I tried to persuade it to leave, gently at first with paracetamol , and when it didn’t take the hint, I hurled stronger stuff at it, recommended by countless GPs and hospital consultants. It simply consumed the medication and burped in my face, and laughed at the acupuncture needles, and was extremely rude to the osteopath.
Sometimes it brought its even more terrible friend Migraine with it. I could never get anything done then, and it was easier to let the pair of them walk all over me.
I did my best to get on with life, but every day was a bitter battle because of this awkward thing sitting on my left shoulder, yelling in my face all the time. It tried its hardest to drag me down to its level, to the pits of despair. Every day was frustratingly miserable, every new medicine or treatment was a game of clutching at straws, a game I seemed to be losing at.
Eventually I found a straw I could grab hold of, and Pain agreed with me that it would sit still in the background for a bit if the doctors fed it with botox every now and again. It also doesn’t like physiotherapists very much, and will stay on the naughty step for a short while when I bring out the heat packs and try to slow down.
I don’t know when I realised that Pain was here to stay, and that I was the boss. It took a lot for me to accept that it wasn’t going to just melt into oblivion never to return, and that I would have to be the one to take charge.

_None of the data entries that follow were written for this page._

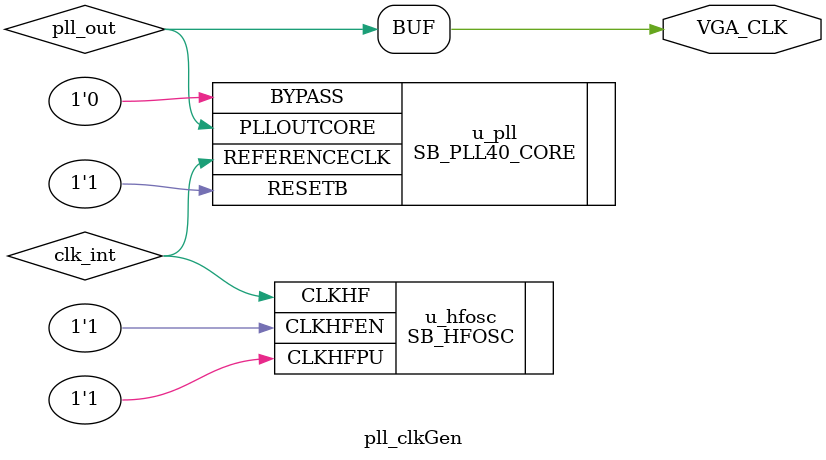
<source format=sv>
module pll_clkGen (
    output logic VGA_CLK
);
    // Step 1: Internal 12 MHz oscillator
    logic clk_int;
    SB_HFOSC #(
        .CLKHF_DIV("0b10")  // Divide by 4, 12 MHz (default is 48 MHz)
    ) u_hfosc (
        .CLKHFEN(1'b1),
        .CLKHFPU(1'b1),
        .CLKHF(clk_int)
    );

    // Step 2: PLL to generate ~25 MHz
    logic pll_out;

    SB_PLL40_CORE #(
        .FEEDBACK_PATH("SIMPLE"),
        .PLLOUT_SELECT("GENCLK"),
        .DIVR(4'b0000),     
        .DIVF(7'd66),       
        .DIVQ(3'b101),         
        .FILTER_RANGE(3'b100)
    ) u_pll (
        .REFERENCECLK(clk_int),
        .PLLOUTCORE(pll_out),
        .RESETB(1'b1),
        .BYPASS(1'b0)
    );

    // Step 3: Output
    assign VGA_CLK = pll_out;
endmodule

</source>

It turns out that I have been put together a bit wrong and it’s a long and slow road to correct the misalignments and the physical discomfort that brings. But if Pain wants to come on this journey with me it will have to follow my rules, and I will have to compromise sometimes.
So here we are, seven years on, and it’s hunched up on my shoulder right now, trying to goad me into letting it have a massive blow out celebration and a sleepover with its new friends Sciatica and Lower Back Pain. I have tickled it under the chin with my repeat prescription and told it a resounding, “no.” We are trying to rub along together and make the best of things. Tomorrow it might slap me round the chops when I’m not looking, but today is a good day.